▶ WHAT TO PRODUCE: Decide whether each statement agrees with the Lost Levels text below, answering yes or no and quoting the words of the text that settle it. 1. The game lets two players take part. 2. The game first came out in Japan on June 3, 1986. 3. North American players first got the game through the 1993 compilation Super Mario All-Stars.
----- EXERCISE TEXT -----
Super Mario Bros.: The Lost Levels
The Lost Levels box art shows Mario holding the two-finger V sign inside an inscribed circle. Above, red Japanese text reads the title text: "Super Mario Bros. 2". The Nintendo logo and an award ribbon are displayed in opposite corners.
Japanese cover art
Developer(s) Nintendo R&D4
Publisher(s) Nintendo
Director(s) Takashi Tezuka
Designer(s) Shigeru Miyamoto
Composer(s) Koji Kondo
Series Super Mario
Platform(s) Family Computer Disk System
Release
  • JP: June 3, 1986
Genre(s) Platform
Mode(s) Single-player
Review scores
Publication Score
Eurogamer Wii: 8/10
GameSpot Wii: 6.5/10
IGN 3DS: 8.5/10
Nintendo Life Wii U: 8/10

Super Mario Bros.: The Lost Levels is a 1986 side-scrolling platform game developed and published by Nintendo as the first sequel to their 1985 bestseller Super Mario Bros. The games are similar in style and gameplay, apart from a steep increase in difficulty. Like the original, Mario or Luigi venture to rescue the Princess from Bowser. Unlike the original, the game has no two-player option and Luigi is differentiated from his twin plumber brother with reduced ground friction and increased jump height. The Lost Levels also introduces setbacks such as poison mushroom power-ups, counterproductive level warps, and mid-air wind gusts. The game has 32 levels across eight worlds, and five bonus worlds.

The Lost Levels was first released in Japan for the Famicom Disk System as Super Mario Bros. 2 on June 3, 1986, following the success of its predecessor. It was developed by Nintendo R&D4—the team led by Mario creator Shigeru Miyamoto—and designed for players who had mastered the original. Nintendo of America deemed the title too difficult for its North American audience and instead chose another game as the region's Super Mario Bros. 2: a retrofitted version of the Japanese Doki Doki Panic. North America first experienced The Lost Levels, as the Japanese sequel became known, in the 1993 Super Nintendo Entertainment System compilation Super Mario All-Stars. It was later ported to the Game Boy Color, Game Boy Advance, and Virtual Console (Wii, Nintendo 3DS, and Wii U).
----- PROVIDED DATA -----
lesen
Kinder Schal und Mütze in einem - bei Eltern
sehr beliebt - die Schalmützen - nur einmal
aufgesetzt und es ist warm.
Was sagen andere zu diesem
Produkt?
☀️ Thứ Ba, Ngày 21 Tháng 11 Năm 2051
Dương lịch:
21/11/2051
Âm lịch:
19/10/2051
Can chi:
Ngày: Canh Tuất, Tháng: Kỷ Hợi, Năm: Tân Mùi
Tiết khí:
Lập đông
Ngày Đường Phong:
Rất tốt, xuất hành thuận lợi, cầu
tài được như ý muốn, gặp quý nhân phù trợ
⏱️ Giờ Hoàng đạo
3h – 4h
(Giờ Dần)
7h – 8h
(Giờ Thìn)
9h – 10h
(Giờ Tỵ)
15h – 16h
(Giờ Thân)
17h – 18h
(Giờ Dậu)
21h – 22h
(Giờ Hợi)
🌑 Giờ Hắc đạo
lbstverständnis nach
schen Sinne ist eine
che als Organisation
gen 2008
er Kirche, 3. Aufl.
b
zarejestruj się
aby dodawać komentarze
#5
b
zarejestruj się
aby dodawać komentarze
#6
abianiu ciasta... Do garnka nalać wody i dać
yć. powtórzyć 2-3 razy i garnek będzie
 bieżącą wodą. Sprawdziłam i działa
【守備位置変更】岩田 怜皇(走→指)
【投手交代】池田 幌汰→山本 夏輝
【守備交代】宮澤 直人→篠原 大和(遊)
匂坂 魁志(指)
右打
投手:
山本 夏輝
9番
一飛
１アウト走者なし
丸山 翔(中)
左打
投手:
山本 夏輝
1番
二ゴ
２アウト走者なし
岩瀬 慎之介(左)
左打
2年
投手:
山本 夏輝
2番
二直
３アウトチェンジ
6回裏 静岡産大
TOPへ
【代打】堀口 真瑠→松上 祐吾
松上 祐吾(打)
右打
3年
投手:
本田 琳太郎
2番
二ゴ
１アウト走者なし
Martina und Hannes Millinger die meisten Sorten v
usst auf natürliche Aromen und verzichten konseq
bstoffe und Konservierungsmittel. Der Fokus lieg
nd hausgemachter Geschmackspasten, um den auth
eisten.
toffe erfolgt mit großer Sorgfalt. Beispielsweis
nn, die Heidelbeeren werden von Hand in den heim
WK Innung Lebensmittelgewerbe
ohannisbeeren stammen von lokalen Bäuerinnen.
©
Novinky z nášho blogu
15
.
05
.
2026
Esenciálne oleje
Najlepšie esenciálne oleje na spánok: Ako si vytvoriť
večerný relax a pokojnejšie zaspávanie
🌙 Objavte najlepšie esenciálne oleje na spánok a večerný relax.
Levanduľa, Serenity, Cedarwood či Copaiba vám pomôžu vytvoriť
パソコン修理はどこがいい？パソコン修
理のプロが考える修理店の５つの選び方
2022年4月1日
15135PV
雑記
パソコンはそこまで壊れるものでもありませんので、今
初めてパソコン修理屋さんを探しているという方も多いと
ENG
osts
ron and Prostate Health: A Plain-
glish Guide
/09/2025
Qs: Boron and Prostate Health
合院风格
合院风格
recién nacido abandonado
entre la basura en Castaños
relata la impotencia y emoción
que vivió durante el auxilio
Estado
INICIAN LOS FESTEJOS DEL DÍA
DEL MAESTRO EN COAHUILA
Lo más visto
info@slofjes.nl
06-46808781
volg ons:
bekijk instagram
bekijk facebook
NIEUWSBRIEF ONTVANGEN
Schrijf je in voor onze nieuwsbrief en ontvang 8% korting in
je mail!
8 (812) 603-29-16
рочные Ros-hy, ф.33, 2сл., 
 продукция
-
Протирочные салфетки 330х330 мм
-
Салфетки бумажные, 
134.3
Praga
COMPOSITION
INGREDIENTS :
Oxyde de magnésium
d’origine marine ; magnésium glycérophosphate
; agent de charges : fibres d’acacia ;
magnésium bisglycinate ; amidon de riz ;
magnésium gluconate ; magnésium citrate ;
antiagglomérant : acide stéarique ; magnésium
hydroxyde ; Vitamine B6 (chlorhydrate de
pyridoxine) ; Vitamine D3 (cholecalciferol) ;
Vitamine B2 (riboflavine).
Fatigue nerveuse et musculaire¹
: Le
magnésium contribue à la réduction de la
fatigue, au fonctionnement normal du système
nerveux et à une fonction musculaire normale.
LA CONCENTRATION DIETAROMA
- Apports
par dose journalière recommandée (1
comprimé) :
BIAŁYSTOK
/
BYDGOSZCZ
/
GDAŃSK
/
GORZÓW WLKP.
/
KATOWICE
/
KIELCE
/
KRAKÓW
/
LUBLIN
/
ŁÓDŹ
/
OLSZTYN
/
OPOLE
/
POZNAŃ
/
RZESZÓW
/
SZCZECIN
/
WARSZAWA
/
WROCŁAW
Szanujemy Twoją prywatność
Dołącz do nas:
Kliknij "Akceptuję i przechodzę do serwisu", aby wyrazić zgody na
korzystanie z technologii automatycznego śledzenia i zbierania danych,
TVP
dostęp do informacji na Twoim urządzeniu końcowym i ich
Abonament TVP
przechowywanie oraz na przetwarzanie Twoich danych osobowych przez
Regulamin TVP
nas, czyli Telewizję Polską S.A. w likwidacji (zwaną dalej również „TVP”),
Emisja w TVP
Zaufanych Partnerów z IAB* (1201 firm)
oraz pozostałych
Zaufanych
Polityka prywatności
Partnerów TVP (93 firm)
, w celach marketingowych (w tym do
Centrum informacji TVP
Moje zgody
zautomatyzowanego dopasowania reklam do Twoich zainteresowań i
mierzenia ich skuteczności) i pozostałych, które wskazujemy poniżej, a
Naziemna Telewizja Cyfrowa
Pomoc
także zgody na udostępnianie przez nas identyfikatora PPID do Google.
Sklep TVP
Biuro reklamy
-----
▶ ANSWER FOR THIS EXERCISE:
1. No: "Unlike the original, the game has no two-player option"
2. Yes: "The Lost Levels was first released in Japan for the Famicom Disk System as Super Mario Bros. 2 on June 3, 1986"
3. Yes: "North America first experienced The Lost Levels, as the Japanese sequel became known, in the 1993 Super Nintendo Entertainment System compilation Super Mario All-Stars."